Among the most prominent advocates of MFFP is Adair Turner, whose latest book, Between Debt and the Devil, provides an insightful thought experiment on the use of helicopter money. Turner and his fellow MFFP advocates seem to believe that placing more money in the hands of the public is practically always welcome. In their view, it is not only a straightforward way instantly to boost real demand; it also seems preferable to debt-financed fiscal stimulus, owing both to political constraints on debt-burdened governments and to MFFP’s more direct – and thus faster – impact on economy-wide spending.

But MFFP could easily produce too much demand. The only guarantee against an inflationary surge in this scenario is the prudence of policymakers.

But their incentive to limit inflation may not be particularly strong. In fact, throughout history, governments have had strong political incentives to monetize the deficit, with the subsequent inflation reducing the debt burden (and effectively confiscating the borrowed savings). That is why inflation is so much more prevalent in history than deflation. Yet no MFFP proposal even recognizes this tendency, much less includes provisions to avoid it.

Of course, central banks are independent from government precisely to ensure that their policies are utterly pragmatic, instead of being shaped by partisan politics. But, in reality, such conduct has been repeatedly absent. Who today still holds up former Fed Chair Alan Greenspan as a paragon of sagacity?

Still, the biggest risk is posed by fiscal authorities, who tend to be more heavily influenced by political considerations. Unfortunately, MFFP, by matching monetary expansion to fiscal expansion, effectively empowers fiscal authorities over monetary authorities.

Turner believes that Japan, in particular, would benefit from helicopter drops. In his view, MFFP is the ideal solution to spur demand, without further augmenting Japan’s already-heavy debt burden. But Japan’s large public-debt burden is dangerous precisely because of its potential to spur inflation, through the monetization of the debt. In this context, introducing MFFP – a policy that is even more likely to destabilize prices – seems dangerous.

Japan has made this mistake before.

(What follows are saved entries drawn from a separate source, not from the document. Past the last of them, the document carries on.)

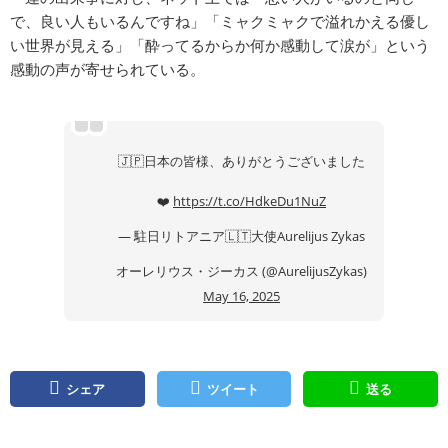
で、良い人もいるんですね」「ミャクミャクで溢れかえる優し
い世界が見える」「酔ってるからか何か感動して涙が」という
感動の声が寄せられている。
🇯🇵日本の皆様、ありがとうございました
❤️
https://t.co/HdkeDu1NuZ
— 駐日リトアニア🇱🇹大使Aurelijus Zykas
オーレリウス・ジーカス (@AurelijusZykas)
May 16, 2025
シェア
ツイート
送る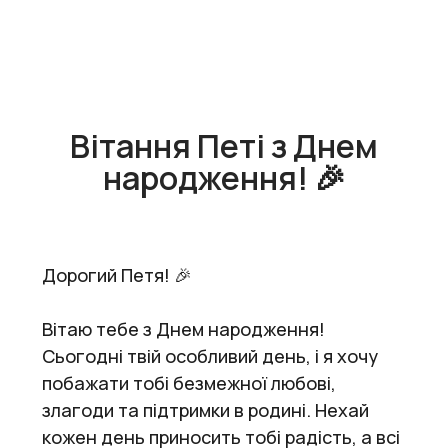
Вітання Петі з Днем
народження! 🎉
Дорогий Петя! 🎉
Вітаю тебе з Днем народження!
Сьогодні твій особливий день, і я хочу
побажати тобі безмежної любові,
злагоди та підтримки в родині. Нехай
кожен день приносить тобі радість, а всі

In 1931, after more than a decade of deep deflation, Finance Minister Korekiyo Takahashi used debt-financed fiscal expansion to bring about a domestic economic revival.

But Takahashi knew when it was time to rein in spending, and in 1934 he attempted to do just that. His focus on reducing military expenditure, however, attracted strong opposition from army officers, who assassinated Takahashi in 1936. His successor allowed the military budget to swell, funded by newly created money. This stimulated rapid inflation, which was brought under control only after the reconstruction following World War II.

Today, Prime Minister Shinzo Abe’s approach to monetary expansion – central to his “Abenomics” program for economic recovery – is producing positive results, especially in the labor market. The job-to-applicant ratio stands at 1.28, its highest level since 1991. The wages of part-time workers are, for the first time in Japan’s history, rising faster than those of full-time employees.

Moreover, prices of food products have started to increase. Japanese companies are generating strong profits (Japanese stocks may even be undervalued). And, although GDP is growing very slowly, and even turning negative from time to time, gross national income continues to rise steadily. It seems clear that, rather than risk triggering inflation, Japan should continue on this promising path.

And, indeed, even Turner has offered an alternative proposal that fits with this scenario. He recommends that Japan continue its current method of monetary easing – which can boost demand, while maintaining some safeguard against inflation – and postpone its forthcoming consumption-tax hike. While fiscal stimulus and monetary expansion do not always have to go hand in hand, under current circumstances in Japan, this proposal makes sense.